▶ Prompt
Reproduce the text of the data below verbatim, from its start through the line containing "Srpska, and are available on link", with both ends included.

▶ Provided data
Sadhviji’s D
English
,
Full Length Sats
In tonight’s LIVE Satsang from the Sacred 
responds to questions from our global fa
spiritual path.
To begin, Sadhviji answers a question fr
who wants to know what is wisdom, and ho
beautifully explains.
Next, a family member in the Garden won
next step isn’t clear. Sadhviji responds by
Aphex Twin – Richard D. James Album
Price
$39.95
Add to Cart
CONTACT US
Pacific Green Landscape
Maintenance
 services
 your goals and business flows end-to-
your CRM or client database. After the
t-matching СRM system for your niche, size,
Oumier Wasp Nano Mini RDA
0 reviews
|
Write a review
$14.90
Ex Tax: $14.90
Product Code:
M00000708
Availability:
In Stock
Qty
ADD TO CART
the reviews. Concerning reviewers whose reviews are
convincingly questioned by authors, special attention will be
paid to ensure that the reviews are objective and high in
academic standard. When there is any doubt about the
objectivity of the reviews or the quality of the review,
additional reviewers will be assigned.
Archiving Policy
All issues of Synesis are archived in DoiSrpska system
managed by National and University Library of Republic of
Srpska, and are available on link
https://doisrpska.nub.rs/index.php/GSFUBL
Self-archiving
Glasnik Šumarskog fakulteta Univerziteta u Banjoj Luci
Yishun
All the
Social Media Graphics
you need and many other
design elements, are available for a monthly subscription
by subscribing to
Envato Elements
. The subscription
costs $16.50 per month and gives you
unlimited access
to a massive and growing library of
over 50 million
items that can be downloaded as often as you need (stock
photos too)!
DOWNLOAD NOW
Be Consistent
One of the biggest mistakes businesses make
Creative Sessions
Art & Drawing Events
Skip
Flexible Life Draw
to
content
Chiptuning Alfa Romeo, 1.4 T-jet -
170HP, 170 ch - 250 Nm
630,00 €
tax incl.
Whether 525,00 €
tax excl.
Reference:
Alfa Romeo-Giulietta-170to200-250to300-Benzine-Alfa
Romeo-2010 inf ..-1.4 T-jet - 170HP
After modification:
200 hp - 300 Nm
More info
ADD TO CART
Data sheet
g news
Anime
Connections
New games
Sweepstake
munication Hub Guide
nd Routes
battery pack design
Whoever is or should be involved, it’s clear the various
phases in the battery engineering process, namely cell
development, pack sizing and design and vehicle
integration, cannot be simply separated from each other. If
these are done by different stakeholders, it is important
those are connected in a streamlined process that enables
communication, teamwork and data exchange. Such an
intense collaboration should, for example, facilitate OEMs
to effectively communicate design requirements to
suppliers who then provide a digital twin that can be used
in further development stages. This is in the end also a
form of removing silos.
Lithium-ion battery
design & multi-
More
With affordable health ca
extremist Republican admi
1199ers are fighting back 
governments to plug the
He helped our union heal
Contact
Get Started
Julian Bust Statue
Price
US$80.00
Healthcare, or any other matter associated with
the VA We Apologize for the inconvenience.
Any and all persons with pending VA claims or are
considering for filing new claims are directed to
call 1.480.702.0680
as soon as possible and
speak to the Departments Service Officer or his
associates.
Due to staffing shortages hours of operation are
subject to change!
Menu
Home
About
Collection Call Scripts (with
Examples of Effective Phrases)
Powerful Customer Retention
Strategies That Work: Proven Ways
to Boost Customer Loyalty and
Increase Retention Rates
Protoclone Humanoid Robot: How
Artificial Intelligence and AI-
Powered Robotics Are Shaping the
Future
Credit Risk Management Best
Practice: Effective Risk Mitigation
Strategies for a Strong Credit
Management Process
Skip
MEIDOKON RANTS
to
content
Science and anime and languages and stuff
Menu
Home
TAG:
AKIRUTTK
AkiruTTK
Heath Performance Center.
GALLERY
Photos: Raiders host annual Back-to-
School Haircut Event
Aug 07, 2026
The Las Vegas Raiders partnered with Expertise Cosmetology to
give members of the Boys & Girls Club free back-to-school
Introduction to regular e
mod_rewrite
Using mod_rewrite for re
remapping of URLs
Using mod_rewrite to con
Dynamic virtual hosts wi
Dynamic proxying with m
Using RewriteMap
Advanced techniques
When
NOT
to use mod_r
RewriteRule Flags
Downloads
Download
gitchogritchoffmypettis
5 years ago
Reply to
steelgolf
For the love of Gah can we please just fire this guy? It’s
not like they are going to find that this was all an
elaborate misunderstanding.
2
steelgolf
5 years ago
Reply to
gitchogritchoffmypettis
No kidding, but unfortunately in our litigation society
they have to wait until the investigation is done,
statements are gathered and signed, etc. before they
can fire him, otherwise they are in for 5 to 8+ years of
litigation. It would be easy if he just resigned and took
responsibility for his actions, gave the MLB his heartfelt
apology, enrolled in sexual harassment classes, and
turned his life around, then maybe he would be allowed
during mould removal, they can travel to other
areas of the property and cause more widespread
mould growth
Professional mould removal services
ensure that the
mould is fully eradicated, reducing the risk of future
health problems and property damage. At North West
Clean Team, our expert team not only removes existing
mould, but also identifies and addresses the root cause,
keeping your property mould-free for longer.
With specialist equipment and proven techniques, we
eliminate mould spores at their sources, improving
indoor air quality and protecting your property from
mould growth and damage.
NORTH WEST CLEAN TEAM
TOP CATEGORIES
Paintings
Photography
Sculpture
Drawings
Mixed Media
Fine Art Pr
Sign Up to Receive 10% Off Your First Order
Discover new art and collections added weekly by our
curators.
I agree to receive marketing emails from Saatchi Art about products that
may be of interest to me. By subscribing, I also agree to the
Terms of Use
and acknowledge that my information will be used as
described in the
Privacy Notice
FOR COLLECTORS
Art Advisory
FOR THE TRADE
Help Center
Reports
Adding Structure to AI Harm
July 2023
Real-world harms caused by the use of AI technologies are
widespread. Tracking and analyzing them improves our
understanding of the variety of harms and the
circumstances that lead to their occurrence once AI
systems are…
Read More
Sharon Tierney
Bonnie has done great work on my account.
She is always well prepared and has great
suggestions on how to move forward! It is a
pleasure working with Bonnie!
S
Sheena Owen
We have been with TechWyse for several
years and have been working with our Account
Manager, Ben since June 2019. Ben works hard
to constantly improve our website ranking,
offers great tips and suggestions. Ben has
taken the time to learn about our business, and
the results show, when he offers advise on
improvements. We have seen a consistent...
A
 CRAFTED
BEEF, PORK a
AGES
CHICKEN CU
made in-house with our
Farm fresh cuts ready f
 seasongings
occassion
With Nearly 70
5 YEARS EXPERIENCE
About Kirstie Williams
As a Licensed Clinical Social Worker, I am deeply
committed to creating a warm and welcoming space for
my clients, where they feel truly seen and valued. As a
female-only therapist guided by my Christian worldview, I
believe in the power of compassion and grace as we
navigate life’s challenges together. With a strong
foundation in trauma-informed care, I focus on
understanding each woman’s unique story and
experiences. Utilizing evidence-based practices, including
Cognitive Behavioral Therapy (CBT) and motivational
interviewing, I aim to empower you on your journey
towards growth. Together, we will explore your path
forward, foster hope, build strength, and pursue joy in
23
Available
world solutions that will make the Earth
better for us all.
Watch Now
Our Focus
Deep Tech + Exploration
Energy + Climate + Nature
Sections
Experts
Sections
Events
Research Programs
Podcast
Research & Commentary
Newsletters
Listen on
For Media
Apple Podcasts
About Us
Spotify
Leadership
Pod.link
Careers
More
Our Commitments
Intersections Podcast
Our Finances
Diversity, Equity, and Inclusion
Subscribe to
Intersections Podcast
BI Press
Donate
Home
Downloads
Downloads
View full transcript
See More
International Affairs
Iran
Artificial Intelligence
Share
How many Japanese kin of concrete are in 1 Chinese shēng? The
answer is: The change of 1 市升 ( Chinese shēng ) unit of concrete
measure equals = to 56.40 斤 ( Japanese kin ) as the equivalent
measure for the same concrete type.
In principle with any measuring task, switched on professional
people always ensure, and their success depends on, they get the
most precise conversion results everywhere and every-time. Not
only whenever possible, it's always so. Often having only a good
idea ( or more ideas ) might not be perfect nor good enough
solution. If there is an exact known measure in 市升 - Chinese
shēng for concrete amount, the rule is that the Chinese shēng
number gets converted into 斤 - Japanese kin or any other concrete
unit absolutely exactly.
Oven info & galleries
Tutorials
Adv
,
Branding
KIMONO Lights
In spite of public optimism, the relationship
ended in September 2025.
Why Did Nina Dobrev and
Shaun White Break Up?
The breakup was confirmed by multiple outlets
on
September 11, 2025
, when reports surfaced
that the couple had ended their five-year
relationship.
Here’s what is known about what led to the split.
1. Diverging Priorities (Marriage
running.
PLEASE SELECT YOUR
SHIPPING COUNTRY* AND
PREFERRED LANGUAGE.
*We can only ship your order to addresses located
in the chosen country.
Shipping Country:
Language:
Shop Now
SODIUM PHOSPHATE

▶ Answer to this problem
Sadhviji’s D
English
,
Full Length Sats
In tonight’s LIVE Satsang from the Sacred 
responds to questions from our global fa
spiritual path.
To begin, Sadhviji answers a question fr
who wants to know what is wisdom, and ho
beautifully explains.
Next, a family member in the Garden won
next step isn’t clear. Sadhviji responds by
Aphex Twin – Richard D. James Album
Price
$39.95
Add to Cart
CONTACT US
Pacific Green Landscape
Maintenance
 services
 your goals and business flows end-to-
your CRM or client database. After the
t-matching СRM system for your niche, size,
Oumier Wasp Nano Mini RDA
0 reviews
|
Write a review
$14.90
Ex Tax: $14.90
Product Code:
M00000708
Availability:
In Stock
Qty
ADD TO CART
the reviews. Concerning reviewers whose reviews are
convincingly questioned by authors, special attention will be
paid to ensure that the reviews are objective and high in
academic standard. When there is any doubt about the
objectivity of the reviews or the quality of the review,
additional reviewers will be assigned.
Archiving Policy
All issues of Synesis are archived in DoiSrpska system
managed by National and University Library of Republic of
Srpska, and are available on link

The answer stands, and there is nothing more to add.